Thailand’s International Tax Landscape

September 8, 2023

A Closer Look at Double Taxation Agreements and Global Tax Initiatives

Thailand has a comprehensive network of Double Taxation Agreements (“DTAs”), with agreements in place with over 60 countries to prevent double taxation and promote international trade and investment.

Double Taxation Agreements are bilateral agreements established between two countries to eliminate or reduce the tax obstacles that arise when a taxpayer’s income is taxable in both countries. The agreements typically cover various types of taxes, including income tax, capital gains tax, and corporate tax.

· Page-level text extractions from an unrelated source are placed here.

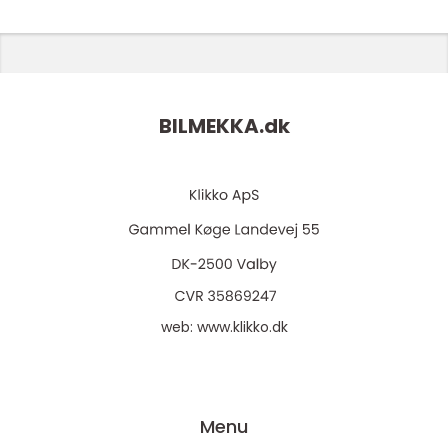
BILMEKKA.
dk
web:
www.klikko.dk
Menu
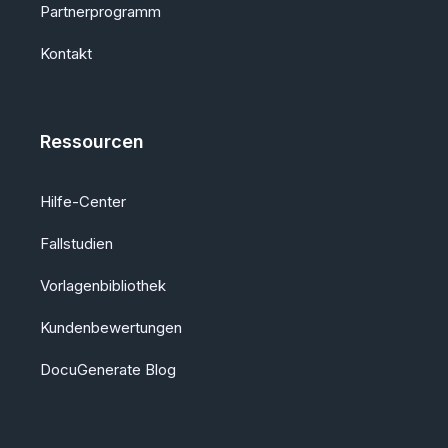
Partnerprogramm
Kontakt
Ressourcen
Hilfe-Center
Fallstudien
Vorlagenbibliothek
Kundenbewertungen
DocuGenerate Blog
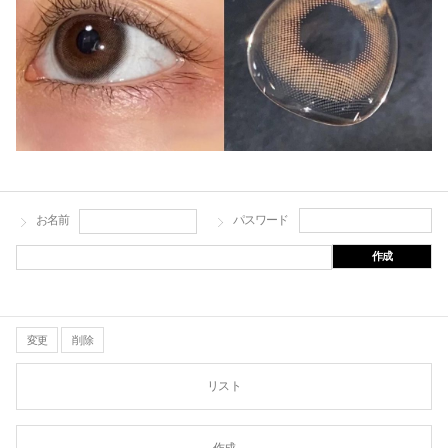
お名前
パスワード
作成
変更
削除
リスト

Based on our experience, the key provisions commonly found in a DTA may include:

  1. Resident and Non-Resident Status: A DTA outlines criteria to determine an individual or company’s residency status for tax purposes. It helps determine the country that has the primary right to tax specific types of income.
  2. Permanent Establishment: A DTA establishes guidelines for determining whether a permanent establishment exists in one country, which can subject a business to taxation in that country.
  3. Income from Employment: The agreement usually provides rules to allocate taxing rights on employment income, considering factors such as the place of employment, duration of stay, and citizenship.
  4. Dividends, Interest, and Royalties: A DTA typically sets the maximum withholding tax rates on dividends, interest, and royalties paid between the two contracting countries.

5. Capital Gains: A double taxation agreement may specify how capital gains are treated, including whether they are taxed in the country of residence or the source country.

6. Avoidance of Double Taxation: The DTA establishes mechanisms to avoid double taxation. This may include allowing taxpayers to claim a tax credit or exemption in one country for taxes paid in the other country.

7. Exchange of Information: The agreement includes provisions for the exchange of tax-related information between the tax authorities of both countries to combat tax evasion and promote transparency.

Thailand as a country is actively involved in the global tax community. It has been working on aligning its tax system with international standards and best practices. It is a member of various international organizations, such as the Organization for Economic Co-operation and Development (OECD) and the United Nations (UN), which play important roles in shaping international tax policies.

Thailand has also been implementing measures to combat base erosion and profit shifting (BEPS) and enhance tax transparency. It has adopted BEPS Action Plans and is a participant in the Automatic Exchange of Financial Account Information (AEOI) under the Common Reporting Standard (CRS).